McCARTHY: The crowd gasps under a canopy of fireworks. Jets of water leap from the base of the tree with each crescendo. Two million, eight hundred thousand lights morph one design into the next as the tree comes to life. Christmas candles and wheat boughs, the year's theme, appear in a shimmering outline of purple, orange and gold. It's a gigantic jewel on still, black water. Taking the plaudits of the public, tree originator Roberto Medina recounts how the tree came loose from its moorings one year, panicking the Prodesco Bank sponsor who woke up, found it missing and thought it had gone the way of most things not nailed down in Rio.

(Soundbite of crowd)

Mr. ROBERT MEDINA (Tree Originator): The president of Prodesco called me in the morning--early in the morning and said, `Look, they stole the tree.'

(Soundbite of laughter)

Mr. MEDINA: That's impossible. In the lake, it's impossible.

McCARTHY: The thief was none other than the wind blowing it to the other side of the lake. The tree is not designed to float freely; it's too big. Rather, it's moored at different locations so everyone around the lake can see it. Medina's dream is to float a tree in New York's Central Park. This night, he's content to give the residents of Rio what he calls a chance to dream.

Mr. MEDINA: Because this is a dream. Because when the stock is a dream--the draw in the paper is nothing. It's possible. I think the big problem--the biggest problem, though, is that the people don't dream on.

(Soundbite of boat motor)

McCARTHY: A quick launch to the tree reveals it's no tree at all. It is 27 stories of metal and miles of wire weighing 450 tons. Event coordinator Etsan Gonzales(ph) says a team of more than a thousand people works on the tree, which is not without its detractors. Admirers clog traffic around the lake, irritating commuters, to which Gonzales replies...

Mr. ETSAN GONZALES (Event Coordinator): (Through Translator) There's always a lot of traffic on the lake. Isn't it better to have--be stuck in a traffic jam staring at the tree?

McCARTHY: Back on land, Counsay Sow El Conterentias(ph) sits beside the lake admiring the view and the effect of the occasion on Rio.

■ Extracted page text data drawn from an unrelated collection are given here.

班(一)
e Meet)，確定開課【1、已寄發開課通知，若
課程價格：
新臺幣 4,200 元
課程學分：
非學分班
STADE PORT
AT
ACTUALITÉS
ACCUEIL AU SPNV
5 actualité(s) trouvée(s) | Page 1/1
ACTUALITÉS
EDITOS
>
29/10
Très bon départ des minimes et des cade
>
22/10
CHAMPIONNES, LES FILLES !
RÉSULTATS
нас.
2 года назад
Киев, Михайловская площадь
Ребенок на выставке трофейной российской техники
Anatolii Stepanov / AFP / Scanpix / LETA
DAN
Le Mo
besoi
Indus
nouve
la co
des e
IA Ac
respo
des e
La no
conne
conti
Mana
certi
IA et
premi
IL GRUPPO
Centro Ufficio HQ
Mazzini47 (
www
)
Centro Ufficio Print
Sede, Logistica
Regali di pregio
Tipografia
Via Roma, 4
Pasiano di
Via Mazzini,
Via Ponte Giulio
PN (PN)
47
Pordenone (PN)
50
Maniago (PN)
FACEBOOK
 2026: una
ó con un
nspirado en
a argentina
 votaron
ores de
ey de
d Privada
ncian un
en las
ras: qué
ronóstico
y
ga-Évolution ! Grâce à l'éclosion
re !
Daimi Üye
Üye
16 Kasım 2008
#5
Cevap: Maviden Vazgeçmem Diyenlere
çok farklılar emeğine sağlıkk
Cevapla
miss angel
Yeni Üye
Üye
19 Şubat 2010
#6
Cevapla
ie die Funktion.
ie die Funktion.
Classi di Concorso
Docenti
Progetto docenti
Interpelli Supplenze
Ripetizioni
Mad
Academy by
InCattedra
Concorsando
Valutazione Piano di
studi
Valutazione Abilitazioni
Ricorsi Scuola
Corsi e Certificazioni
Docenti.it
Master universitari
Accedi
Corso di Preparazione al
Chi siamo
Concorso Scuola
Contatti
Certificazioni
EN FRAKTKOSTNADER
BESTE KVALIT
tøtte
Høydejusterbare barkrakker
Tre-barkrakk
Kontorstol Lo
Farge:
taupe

Mr. COUNSAY SOW EL CONTERENTIAS: (Through Translator) Rio has a very sad side and a happy side, but when everyone unites for an event like this there's no violence. Everyone's together. Everyone celebrates this together.

McCARTHY: The tree is expected to draw tens of thousands of visitors before it comes down in January. Julie McCarthy, NPR News, Rio de Janeiro.

(Soundbite of music and fireworks)

INSKEEP: This is MORNING EDITION from NPR News. I'm Steve Inskeep.

RENEE MONTAGNE (Host): And I'm Renee Montagne.